EXCERPTED TEXT
⁂

Which means Danny's corruption from an angry and hurt little ghost boy to an unrecognizable monster is from his own doing. It's a result of him stewing in his hurt and anger for years, it physically warped him. He's very powerful. Danny can travel between League Bases but chose a small, out-of-the-way base in the Swiss mountains to fester in and then just. Never Left.
His influence steeped into the very foundations of the building, allowing him to transform and warp the rooms and hallways for his own bidding, Meaning he could turn it into a seemingly unending labyrinth if he so wished to, and block the entrance.
Eventually, blinded (both metaphorically and physically) by his own rage, Danny grew powerful enough to appear physically in the living realm and attacked everyone in the base, slaughtering them all and leaving the base abandoned. He attacks anyone who dares enter -- whether that be other league members, or the unfortunate hiker who stumbled across the base. His conscious is steeped into every nook and cranny of the building, there is nowhere you can hide where he can't find. Nobody leaves without his explicit say so. Nobody ever does.
Him appearing as ten years old before Damian in the skits above is his own physical doing. First it was to prevent Damian from being suspicious of him. Damian initially thought Danny was revived with the pits, he was too busy with his own training afterwards to notice that Danny never showed up again, and when he did notice, he assumed it was because Danny was too ashamed of his loss to face him. He'd always forget to ask about him.
Then it becomes a personal choice to appear as ten. It's how old he would've been had he been alive.
danny forgiving Damian is kinda for an offshoot branch of the main au. Whereas the main au takes the form of a ps4 first person horror game where Damian and Tim are investigating the Base for Plot Reasons. There's no sign of the rumored "monster" living inside until the end, where Danny, who was found inside the Base and has been happily "helping" them look around, manages to persuade Damian into splitting off from Tim in order to "show him something."
This something turns out to be Danny revealing that he never really forgave Damian for that fight, and he reveals through a horrifying transformation, that he was the monster the whole time. Which the game subtly hints at throughout as Danny's strange behavior becomes harder to ignore.
First from his insistence to only refer to Damian as "older brother" (when before the duel he always called him Damian or Dami), to him right off the bat denying the existence of a monster when questioned. ("There's no monster here, older brother. It's just me.") To other various things, like his knowledge of the outside world not matching up to modern times or things going on with the league outside of the base, or what happened to the other league members.
This whole idea was inspired by the song "Scylla" from Epic the Musical, with Danyal being the voice of Scylla as well as Odysseus, while Damian stands as Eurylochus. The instrumentals after Scylla says "hello" is him turning into the pit beast, and Scylla's "drown in your sorrow and fears" part is danny, as the pit beast, snarling at Damian while he attacks him.

⁂

DIRECTION
Extend the fan notes about Danny's haunting of the Swiss mountain League base, picking up right after their final sentence.

GIVEN DATA
⁂

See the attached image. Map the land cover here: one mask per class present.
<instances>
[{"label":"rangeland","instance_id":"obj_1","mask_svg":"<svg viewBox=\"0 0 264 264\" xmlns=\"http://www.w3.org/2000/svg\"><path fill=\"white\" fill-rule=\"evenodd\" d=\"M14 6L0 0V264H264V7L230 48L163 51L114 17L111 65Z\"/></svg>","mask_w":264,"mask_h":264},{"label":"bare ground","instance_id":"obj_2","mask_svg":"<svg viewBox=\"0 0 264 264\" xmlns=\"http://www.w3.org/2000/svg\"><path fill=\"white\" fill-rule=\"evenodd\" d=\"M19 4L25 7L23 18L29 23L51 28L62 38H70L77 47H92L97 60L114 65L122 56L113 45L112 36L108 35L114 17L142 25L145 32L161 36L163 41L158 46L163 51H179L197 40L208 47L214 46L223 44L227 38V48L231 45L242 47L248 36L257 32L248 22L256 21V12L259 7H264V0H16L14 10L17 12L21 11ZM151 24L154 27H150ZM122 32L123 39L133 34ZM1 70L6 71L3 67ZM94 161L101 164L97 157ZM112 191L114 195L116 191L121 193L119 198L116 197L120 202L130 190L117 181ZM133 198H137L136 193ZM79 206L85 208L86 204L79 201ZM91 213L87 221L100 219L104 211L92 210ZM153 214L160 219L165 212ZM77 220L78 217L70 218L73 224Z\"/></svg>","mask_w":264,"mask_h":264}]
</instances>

⁂

EXERCISE ANSWER
There's a Good Ending, a Bad Ending, and a True Ending. The Bad Ending results in Damian being killed by Danny, it happens when Damian decides not to question or suspect Danny and treats him kindly. The Bad Ending is a cutscene, where Danny kills Damian quick and painlessly.
Meanwhile the Good Ending is Damian killing Danny. This is a boss fight, and it happens when Damian treats Danny coldly and suspiciously the whole time. Danny as a result, decides to make Damian's death painful as he had planned to, which is why it's a boss fight because it only causes him to double down on his anger.
The True Ending is Damian escapes with Tim. It happens when you treat Danny warmly up until the last minute, where when Danny proposes to Damian that he wants to show him something, Damian goes to talk to Tim and finally, reluctantly agrees that something is off with Danny, and that he'll be careful going in. It starts off with the boss fight until a third through, where it then changes to a cutscene where Tim manages to get the door open and Damian escapes out. It's then a chase scene down a never-ending hallway as the building actively works to keep you trapped inside. But you eventually make it to the exit so long as you avoid all the projectiles and doors.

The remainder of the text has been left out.